As with basic education for adults, the data on early child development is incomplete and does not lend itself readily to international comparisons. Early child development may include some or all of the following: nutrition supplementation, growth monitoring, care-taking, home instruction in pre-literacy and numeracy skills, and parent education for the benefit of the child, which may also be considered under adult education.
According to 1980 data from the World Bank, enrolment in preschools, a sub-category of early child development, was quite low in most low-income economies, with a median of one percent of the age-group for countries reporting data. In middle-income developing economies, the picture is more mixed. Enrolment rates ranged from a low of one percent to a high of 57 percent, with 4.5 percent as the median for lower-middle income economies and 15 percent the median for upper-middle income. In high income economies, median enrolment rates were 25.5 percent, with a range from less than one to 66 percent. However, most statistics focus on organized preschool and child care programmes. Because of the difficulty in defining and identifying such educational programmes, the Unesco Office of Statistics points out that their estimates should be considered as the minimal figures for each country. What is clear from the data, however, is that in many countries, early childhood education has been the most rapidly expanding sector of education over the past decade.
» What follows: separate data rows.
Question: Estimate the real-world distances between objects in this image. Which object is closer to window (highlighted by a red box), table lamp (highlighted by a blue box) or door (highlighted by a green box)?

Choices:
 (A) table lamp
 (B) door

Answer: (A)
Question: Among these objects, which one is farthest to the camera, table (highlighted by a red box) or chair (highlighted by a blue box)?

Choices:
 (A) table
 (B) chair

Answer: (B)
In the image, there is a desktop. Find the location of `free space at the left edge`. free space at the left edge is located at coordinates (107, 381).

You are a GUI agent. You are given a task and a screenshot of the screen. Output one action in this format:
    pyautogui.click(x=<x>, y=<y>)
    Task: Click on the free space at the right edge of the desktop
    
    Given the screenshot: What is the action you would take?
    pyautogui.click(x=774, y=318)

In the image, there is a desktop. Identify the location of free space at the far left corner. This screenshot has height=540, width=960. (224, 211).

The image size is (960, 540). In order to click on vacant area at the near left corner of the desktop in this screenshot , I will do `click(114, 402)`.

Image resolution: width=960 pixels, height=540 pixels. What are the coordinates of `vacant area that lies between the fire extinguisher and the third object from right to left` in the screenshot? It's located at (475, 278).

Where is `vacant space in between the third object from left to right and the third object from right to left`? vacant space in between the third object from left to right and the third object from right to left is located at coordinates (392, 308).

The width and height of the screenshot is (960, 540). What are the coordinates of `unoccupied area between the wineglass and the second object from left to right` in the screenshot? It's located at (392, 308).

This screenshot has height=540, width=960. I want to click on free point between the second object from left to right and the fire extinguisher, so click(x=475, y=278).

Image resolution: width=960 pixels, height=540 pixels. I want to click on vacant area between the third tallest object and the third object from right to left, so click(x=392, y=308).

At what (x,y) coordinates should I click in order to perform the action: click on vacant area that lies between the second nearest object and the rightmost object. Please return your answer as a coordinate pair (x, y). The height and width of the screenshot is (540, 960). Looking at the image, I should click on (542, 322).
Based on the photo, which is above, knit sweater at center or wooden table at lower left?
Chart 5: Adult Participation Rates by Country Category
A. Adult students per adult
population
B. Women as a proportion of adult
students
From the growing body of studies and reports on specific early child development, two important impacts of early childhood development programmes on meeting basic learning needs have become evident. First, attention to the physical and psychosocial development of young children often enhances their ability to benefit from schooling, thereby increasing efficiency within the school system. Second, the positive effects on school performance of early child development programmes has been shown in many cases to be more significant for girls than boys, and for children from disadvantaged social groups than those from more affluent homes. Thus, early child development can have a substantial equity effect, by reducing disparities in subsequent educational attainment. So long as such programmes are only available to higher income groups, however, they may have the effect of further advantaging those groups, thus increasing inequities in learning achievement.